What you are asked to do —
Copy every line of the records below, keeping each character unchanged.

Exercise data —
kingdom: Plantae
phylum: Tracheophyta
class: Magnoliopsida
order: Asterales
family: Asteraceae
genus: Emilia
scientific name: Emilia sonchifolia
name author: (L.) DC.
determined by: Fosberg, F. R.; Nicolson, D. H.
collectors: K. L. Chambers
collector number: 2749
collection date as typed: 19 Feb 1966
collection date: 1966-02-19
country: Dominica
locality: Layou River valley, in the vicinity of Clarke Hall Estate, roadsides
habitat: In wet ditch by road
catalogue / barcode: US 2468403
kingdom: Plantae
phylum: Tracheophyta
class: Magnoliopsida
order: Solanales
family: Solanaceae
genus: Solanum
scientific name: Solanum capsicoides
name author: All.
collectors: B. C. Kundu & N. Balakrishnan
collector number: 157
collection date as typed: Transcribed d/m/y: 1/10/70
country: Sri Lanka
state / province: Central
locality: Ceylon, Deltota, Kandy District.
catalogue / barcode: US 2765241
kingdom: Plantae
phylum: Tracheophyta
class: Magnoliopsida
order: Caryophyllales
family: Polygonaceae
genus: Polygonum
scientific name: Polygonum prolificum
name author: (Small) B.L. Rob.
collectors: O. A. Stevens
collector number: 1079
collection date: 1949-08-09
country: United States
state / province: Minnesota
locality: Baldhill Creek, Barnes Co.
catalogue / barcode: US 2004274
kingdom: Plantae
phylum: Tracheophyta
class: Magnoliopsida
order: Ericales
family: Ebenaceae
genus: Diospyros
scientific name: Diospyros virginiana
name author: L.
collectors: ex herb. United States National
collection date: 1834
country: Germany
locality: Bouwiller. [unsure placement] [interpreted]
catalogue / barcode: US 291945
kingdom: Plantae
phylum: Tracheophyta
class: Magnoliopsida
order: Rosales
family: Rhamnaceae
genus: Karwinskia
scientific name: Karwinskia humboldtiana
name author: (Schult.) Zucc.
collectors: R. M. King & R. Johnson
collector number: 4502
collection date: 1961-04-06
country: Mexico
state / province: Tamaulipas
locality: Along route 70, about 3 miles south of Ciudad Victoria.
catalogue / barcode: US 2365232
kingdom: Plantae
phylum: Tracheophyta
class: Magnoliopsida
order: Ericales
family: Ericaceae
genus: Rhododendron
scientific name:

Answer to the exercise —
kingdom: Plantae
phylum: Tracheophyta
class: Magnoliopsida
order: Asterales
family: Asteraceae
genus: Emilia
scientific name: Emilia sonchifolia
name author: (L.) DC.
determined by: Fosberg, F. R.; Nicolson, D. H.
collectors: K. L. Chambers
collector number: 2749
collection date as typed: 19 Feb 1966
collection date: 1966-02-19
country: Dominica
locality: Layou River valley, in the vicinity of Clarke Hall Estate, roadsides
habitat: In wet ditch by road
catalogue / barcode: US 2468403
kingdom: Plantae
phylum: Tracheophyta
class: Magnoliopsida
order: Solanales
family: Solanaceae
genus: Solanum
scientific name: Solanum capsicoides
name author: All.
collectors: B. C. Kundu & N. Balakrishnan
collector number: 157
collection date as typed: Transcribed d/m/y: 1/10/70
country: Sri Lanka
state / province: Central
locality: Ceylon, Deltota, Kandy District.
catalogue / barcode: US 2765241
kingdom: Plantae
phylum: Tracheophyta
class: Magnoliopsida
order: Caryophyllales
family: Polygonaceae
genus: Polygonum
scientific name: Polygonum prolificum
name author: (Small) B.L. Rob.
collectors: O. A. Stevens
collector number: 1079
collection date: 1949-08-09
country: United States
state / province: Minnesota
locality: Baldhill Creek, Barnes Co.
catalogue / barcode: US 2004274
kingdom: Plantae
phylum: Tracheophyta
class: Magnoliopsida
order: Ericales
family: Ebenaceae
genus: Diospyros
scientific name: Diospyros virginiana
name author: L.
collectors: ex herb. United States National
collection date: 1834
country: Germany
locality: Bouwiller. [unsure placement] [interpreted]
catalogue / barcode: US 291945
kingdom: Plantae
phylum: Tracheophyta
class: Magnoliopsida
order: Rosales
family: Rhamnaceae
genus: Karwinskia
scientific name: Karwinskia humboldtiana
name author: (Schult.) Zucc.
collectors: R. M. King & R. Johnson
collector number: 4502
collection date: 1961-04-06
country: Mexico
state / province: Tamaulipas
locality: Along route 70, about 3 miles south of Ciudad Victoria.
catalogue / barcode: US 2365232
kingdom: Plantae
phylum: Tracheophyta
class: Magnoliopsida
order: Ericales
family: Ericaceae
genus: Rhododendron
scientific name:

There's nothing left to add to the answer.